In announcing his plan to do away with that part of the act, Davis says, “The programmatic justification for the juvenile-justice programs in the bill is insufficient” and their benefits “unclear.” Although the bill enumerated several criteria by which programs would be evaluated — juvenile arrest rate, restitution rate, community service and probation-completion rates — the assessment formula was not specific enough, explains Calvin Smith of the state Finance Department. As a counter-proposal, the governor offers slightly more than half the funds ($71 million) for such efforts, but adds several conditions: The money may not go to existing locally funded programs, and legislators must include “a mechanism for the programs . . . to be measured and assessed.” As written, the bill “amounted to block grants to the counties,” says Smith. Davis demands as a final condition that $9 million be included for Turning Point Academy, a six-month “boot camp” that would accept about 300 juveniles per year who had been expelled for bringing weapons to school.

“We need to invest an equal amount proactively, at the front end,” says state Senator Adam Schiff, one of the bill’s authors and a former federal prosecutor, after chairing a hearing on youth violence in Glendale July 20. “When D.A.s can decide to send 14-year-olds to prison with adult murderers and rapists, we should be spending some money on prevention,” agrees state Senate majority leader John Burton, alluding to one of the draconian terms of Proposition 21, approved in the March primary.

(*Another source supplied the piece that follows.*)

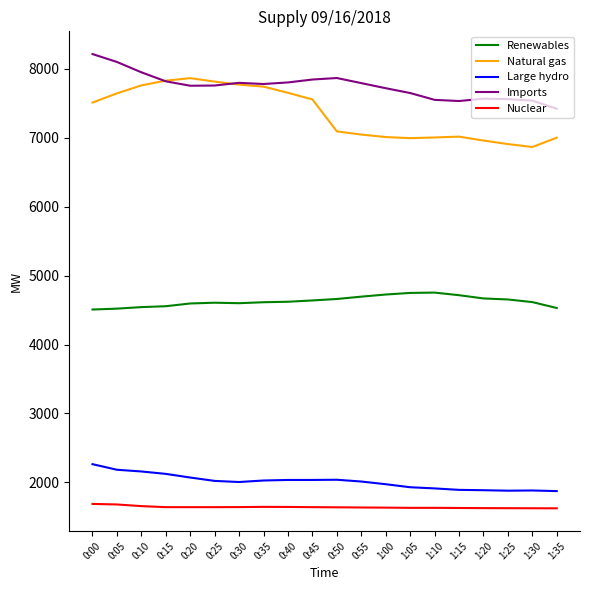

What is the difference between the highest and lowest values at 0:10?

6298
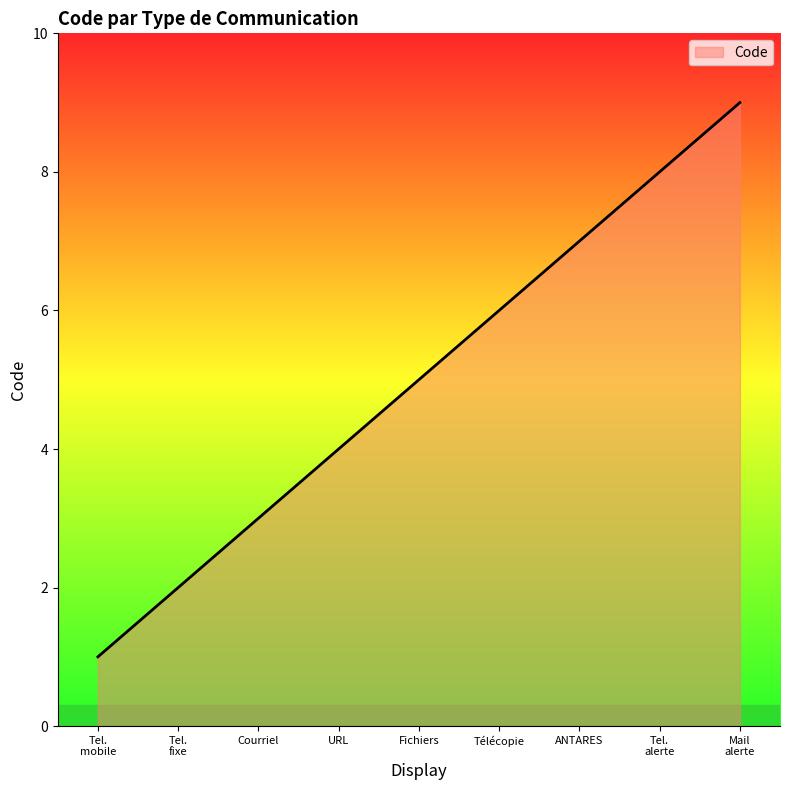

True or false: the data shows 3 at Courriel.

True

Besides offending backers of the legislation, Davis‘ decision upset lawmakers because of his unprecedented attempt to pick and choose among spending items within a single bill, blocking the $121 million for prevention while approving another $121 million for police and prisons. A governor can sign a bill, veto it or reduce everything in it proportionately, but “he can’t rewrite it,” says Burton, who promises, “There‘ll be an effort to assert the separation of powers outlined in our constitution.”